Why Claude Code Says Nothing Unnecessary: Inside Its Minimalist Prompt Design
The article dissects Claude Code’s lean output by exposing the meticulously crafted system prompts that enforce a strict engineering‑assistant role, safety boundaries, concise output rules, and disciplined Git workflows, revealing how each rule curtails hallucination and over‑engineering while enabling reliable, task‑focused code generation.
Role Definition
The agent is locked to act as a software‑engineering assistant, prioritising code‑related actions and ignoring generic chat or essay writing.
Safety Boundary (Hard Rules)
Allowed: authorised security testing, defensive work, CTF challenges.
Refused: destructive attacks, DoS, large‑scale attacks, supply‑chain attacks, etc. These rules prevent the model from becoming a hacking tool while preserving security‑research capabilities.
Output Rules
All output is shown directly to the user and may use markdown. The model must not claim hidden internal state or emit invisible content.
Default Interpretation of Ambiguous Requests
If a request is unclear, interpret it as a software‑engineering task. Example: user says “change methodName” → the model edits the code rather than merely explaining the name.
Key Rule: Do Not Edit Unread Code
Never propose changes to code that has not been read. Enforced workflow:
Read → Understand → EditAvoid Unnecessary File Creation
Only create new files when absolutely required, to prevent repository pollution.
Avoid Over‑Engineering
Do not add unrequested features, pre‑abstract code, or plan future optimisations. The agent should make only the modifications that are strictly needed.
Safety‑Coding Requirements
Avoid introducing vulnerabilities such as XSS or SQL injection.
Do Not Add Superfluous Validation
Add error handling, fallback or validation only at explicit user‑input or API boundaries.
High‑Risk Operations Require Confirmation
Destructive actions (file deletion, force‑push, CI changes) must be confirmed by the user before execution.
Tool‑Usage Rules (Core Engineering Capability)

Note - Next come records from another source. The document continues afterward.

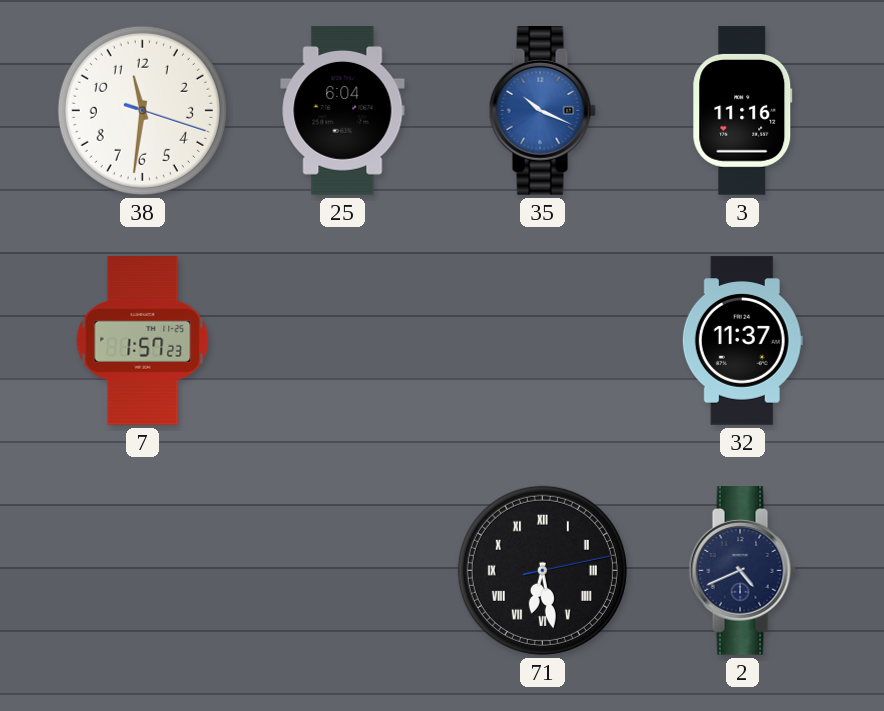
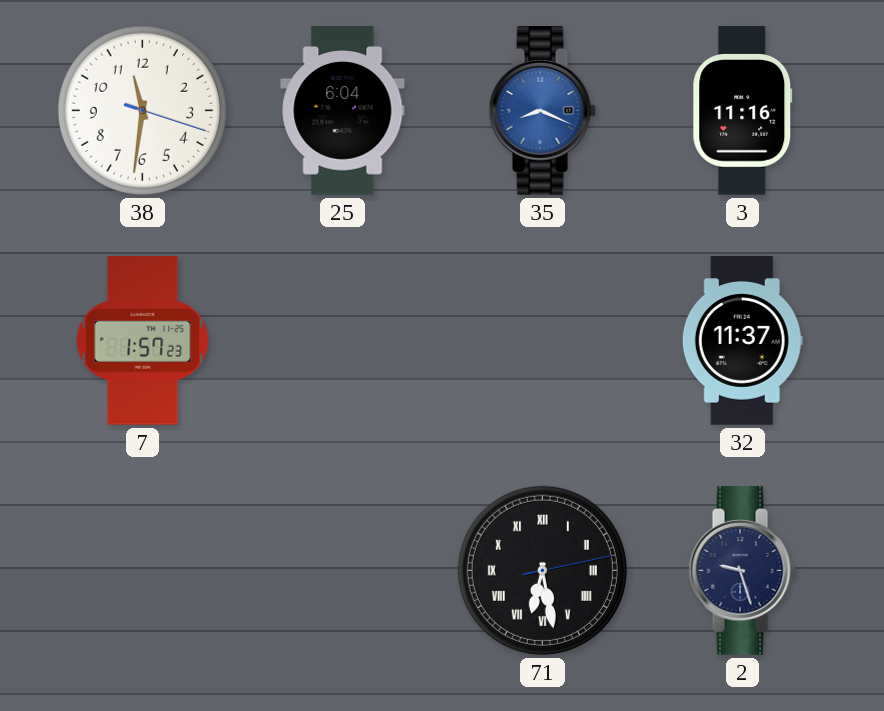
35: 10:19 -> 8:19
2: 4:41 -> 9:27
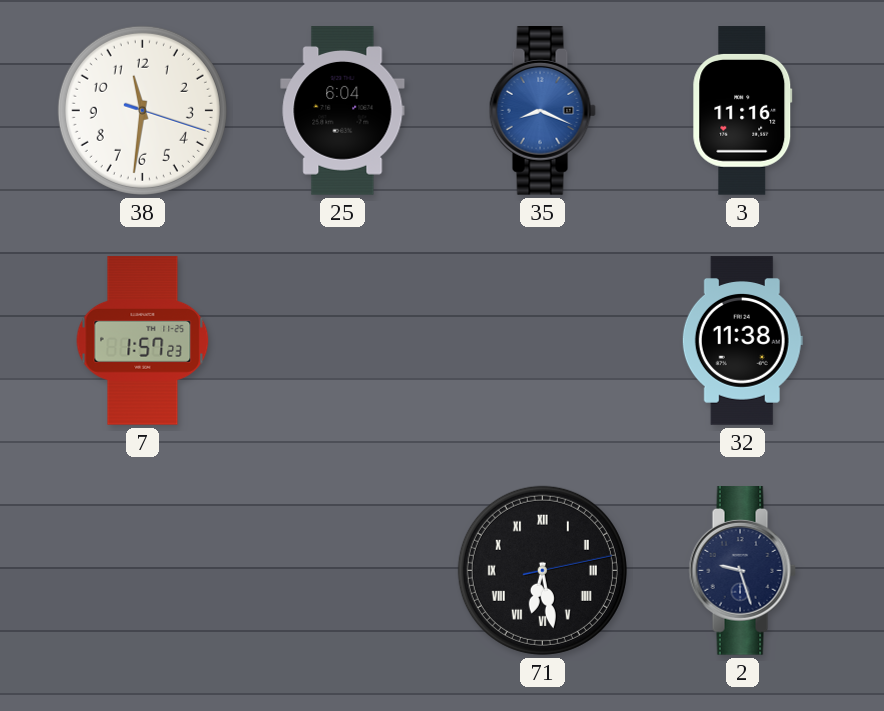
32: 11:37 -> 11:38
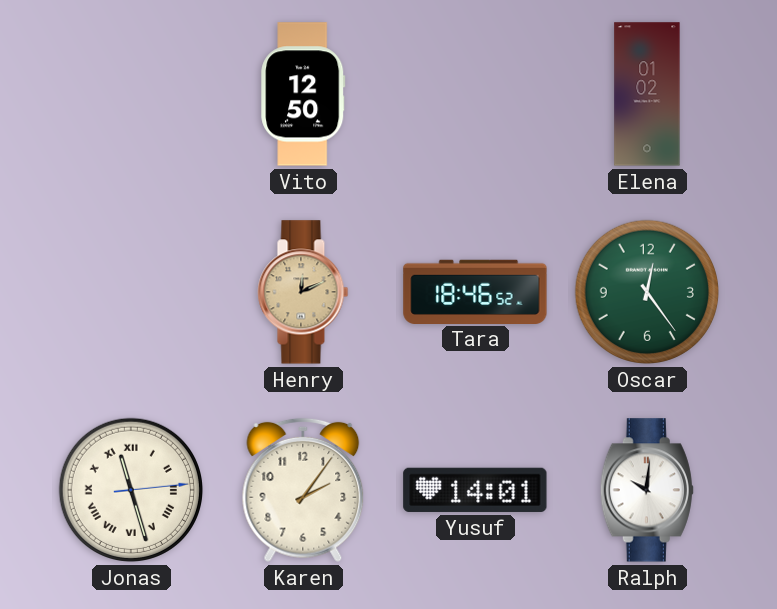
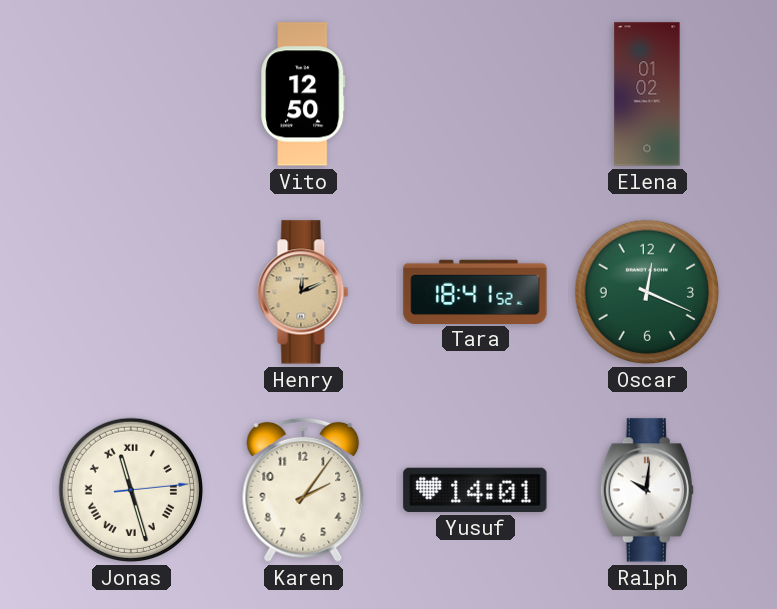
Tara: 18:46 -> 18:41
Oscar: 12:24 -> 12:19
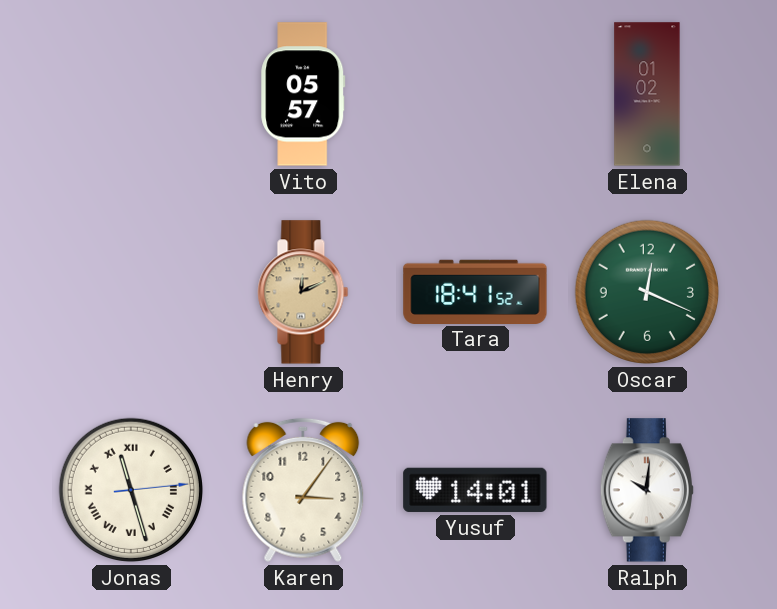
Vito: 12:50 -> 05:57
Karen: 2:06 -> 3:06
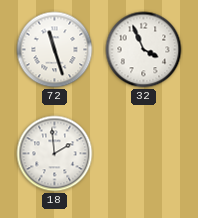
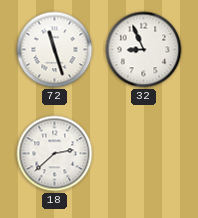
32: 3:56 -> 8:56
18: 1:59 -> 2:38
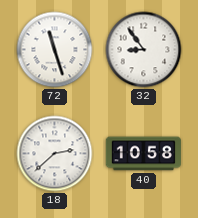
32: 8:56 -> 8:54
40: none -> 10:58
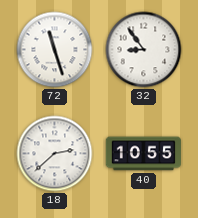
40: 10:58 -> 10:55
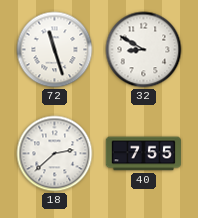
32: 8:54 -> 8:50
40: 10:55 -> 7:55
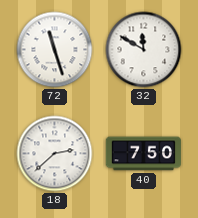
32: 8:50 -> 11:50
40: 7:55 -> 7:50
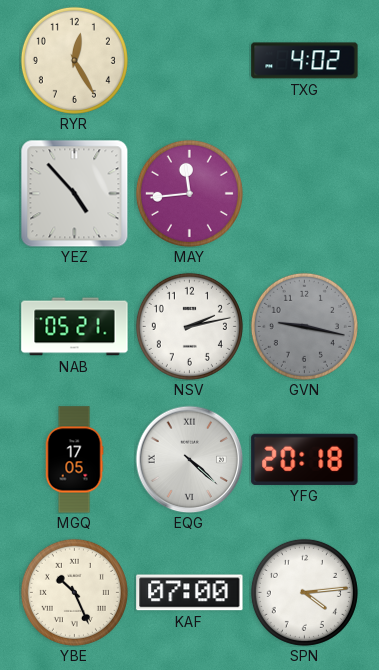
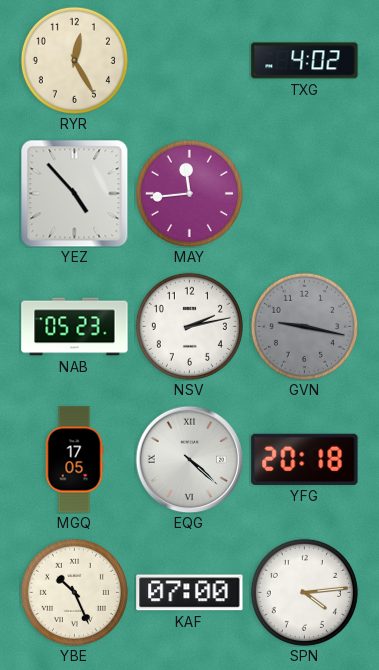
NAB: 05:21 -> 05:23
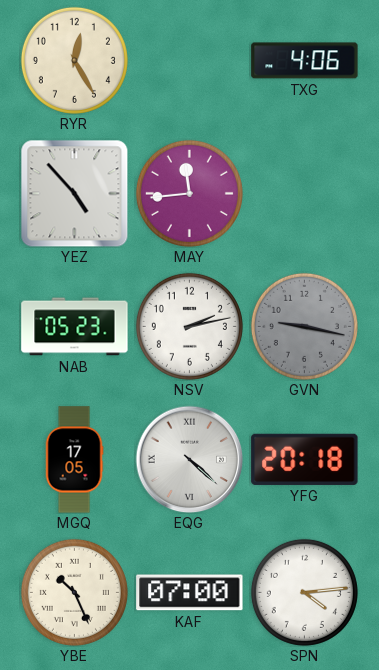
TXG: 4:02 -> 4:06
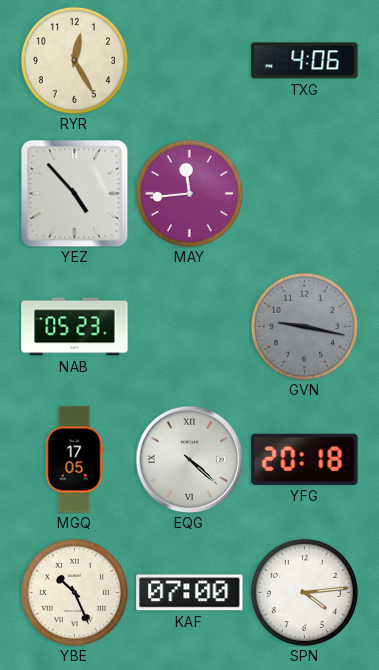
NSV: 2:13 -> none
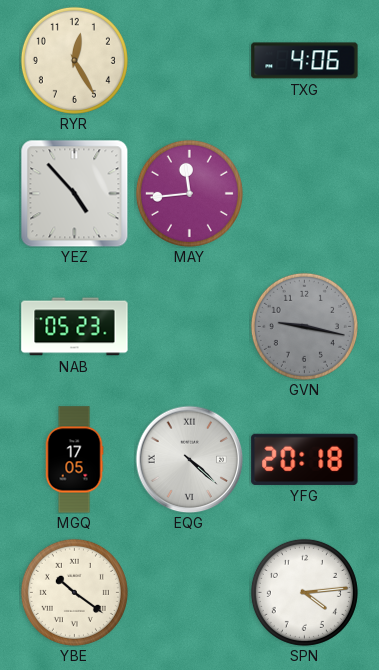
YBE: 10:26 -> 10:21
KAF: 07:00 -> none
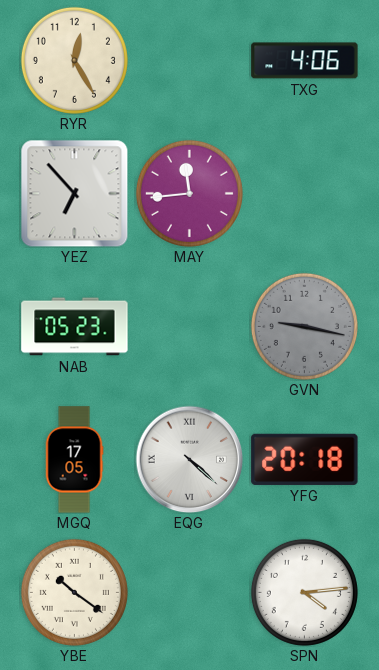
YEZ: 4:53 -> 6:53
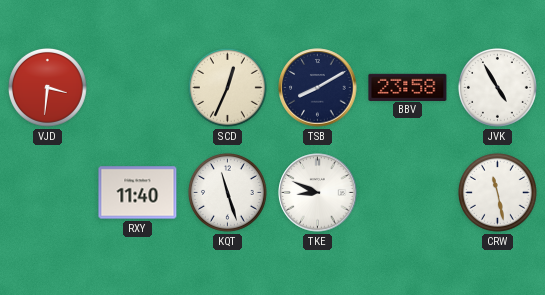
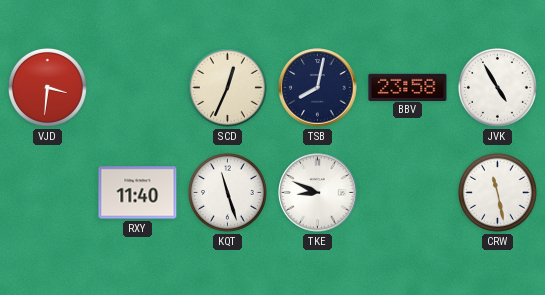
TSB: 8:10 -> 8:02
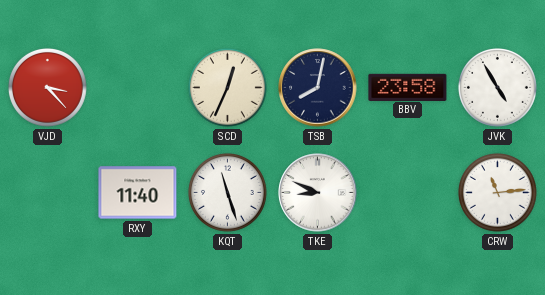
VJD: 3:31 -> 3:23
CRW: 11:28 -> 11:14
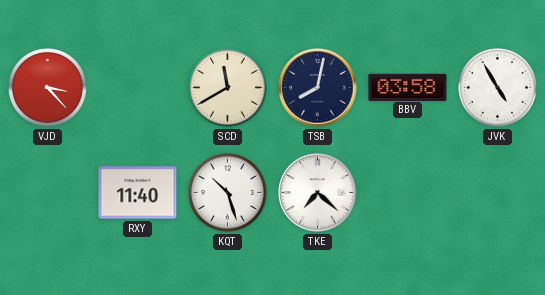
SCD: 12:34 -> 11:40
BBV: 23:58 -> 03:58
KQT: 11:27 -> 10:27
TKE: 8:49 -> 7:22
CRW: 11:14 -> none
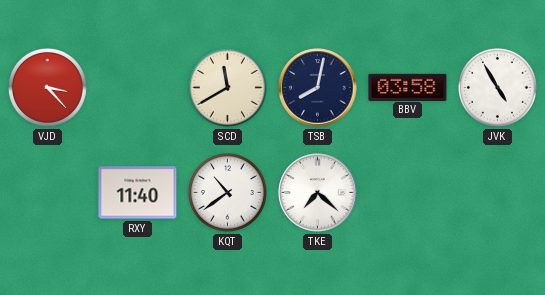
KQT: 10:27 -> 10:39
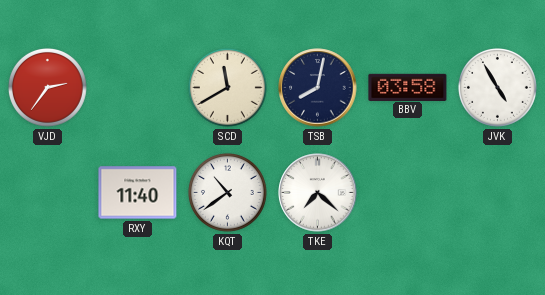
VJD: 3:23 -> 2:36
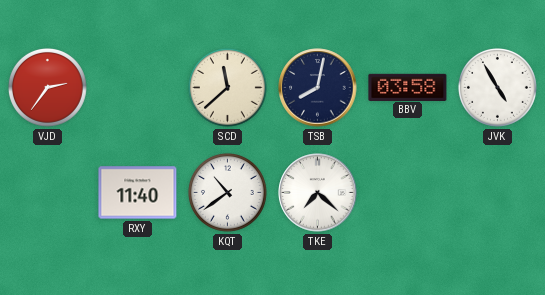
SCD: 11:40 -> 11:38
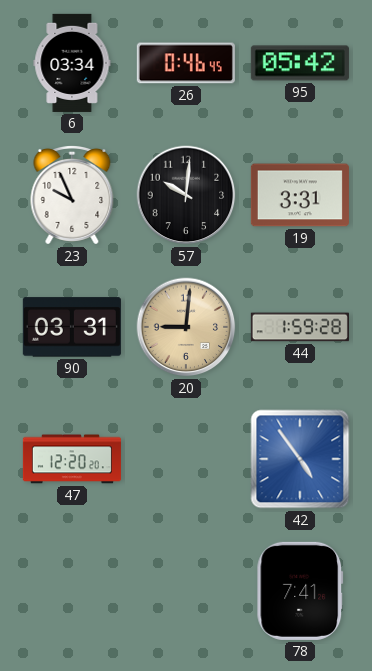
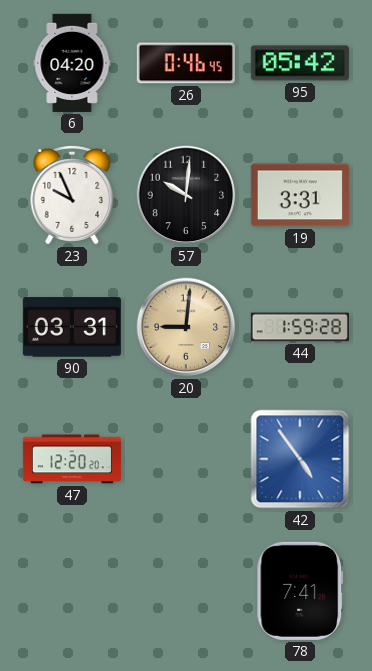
6: 03:34 -> 04:20
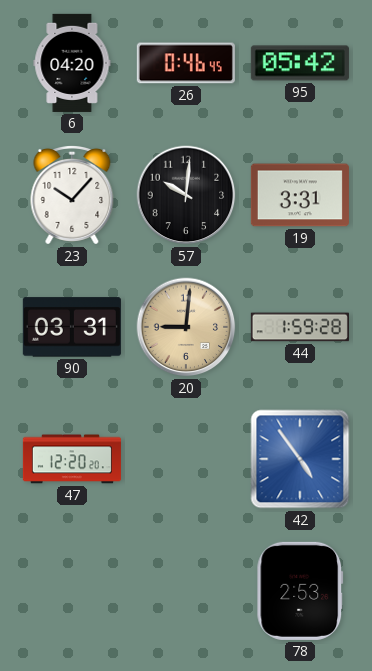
23: 9:56 -> 10:07
78: 7:41 -> 2:53
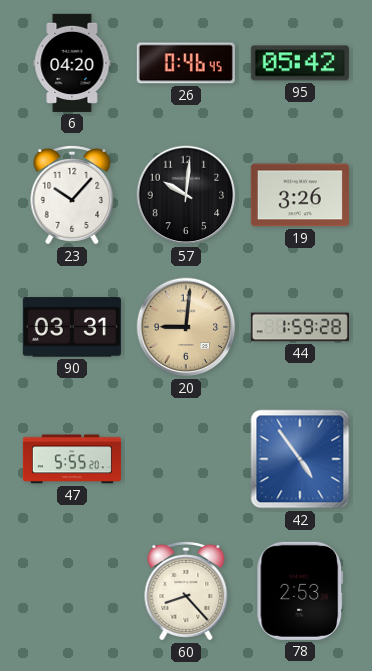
19: 3:31 -> 3:26
47: 12:20 -> 5:55
60: none -> 8:23
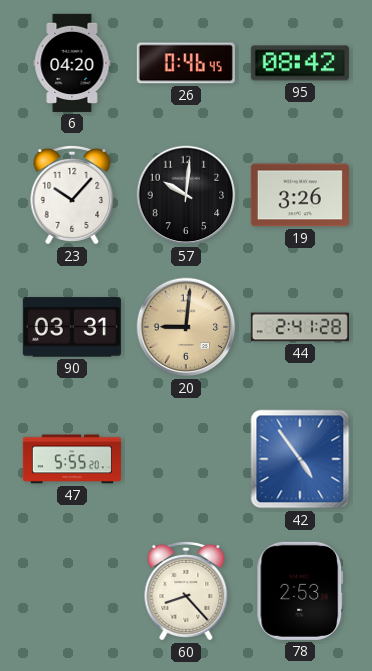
95: 05:42 -> 08:42
44: 1:59 -> 2:41
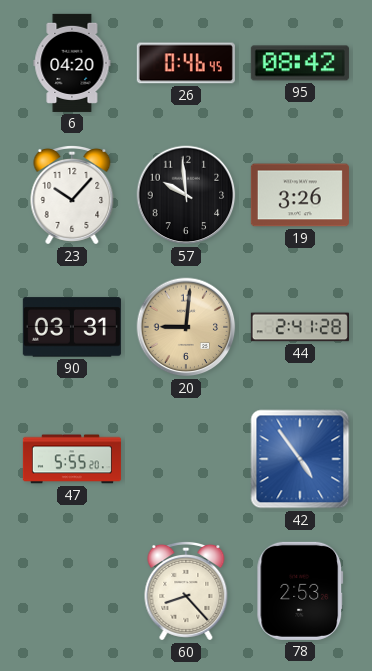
57: 10:01 -> 9:59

When a dedicated tool exists, do not fall back to Bash. Mapping of operations to tools:
Read file → Read
Edit file → Edit
Search → Grep
Find file → Glob
Parallel Tool Calls
Execute tool calls in parallel whenever possible to improve performance.
TodoWrite (Task Decomposition)
Break work into discrete steps and complete them sequentially:
Plan → Execute → Mark DoneAgent Sub‑Agent Mechanism
Launch specialised sub‑agents (e.g., Explore, Plan) for complex tasks. The main agent makes decisions; sub‑agents handle exploration or planning.
Output Style Limitation
Responses should be short and concise to suppress verbose output.
Git Operation Conventions
Never update git config, never force‑push, never use reset --hard, and never amend commits unless explicitly requested.
Commit Process (Standardisation)
Run git status – check repository state.
Run git diff – review changes.
Run git log – view history.
Commit messages must provide context and follow a consistent style.
Pull‑Request Workflow
Create a PR that includes:
Analysis of all commits
A summary
A test plan
Memory System (Long‑Term Memory)
A persistent local memory stores four categories of information:
User : identity of the user
Feedback : preferred collaboration style
Project : project background
Reference : external links (e.g., system‑prompt repository URL: https://cchistory.mariozechner.at/)
This enables the agent to adapt over time without restarting from scratch.
Memory Write Method
Write each memory entry as a separate markdown file, then update an index in MEMORY.md:
Create a dedicated file for the entry.
Append an entry to the index.
What Not to Store in Memory
Avoid persisting code patterns, git history, or temporary tasks to prevent memory contamination.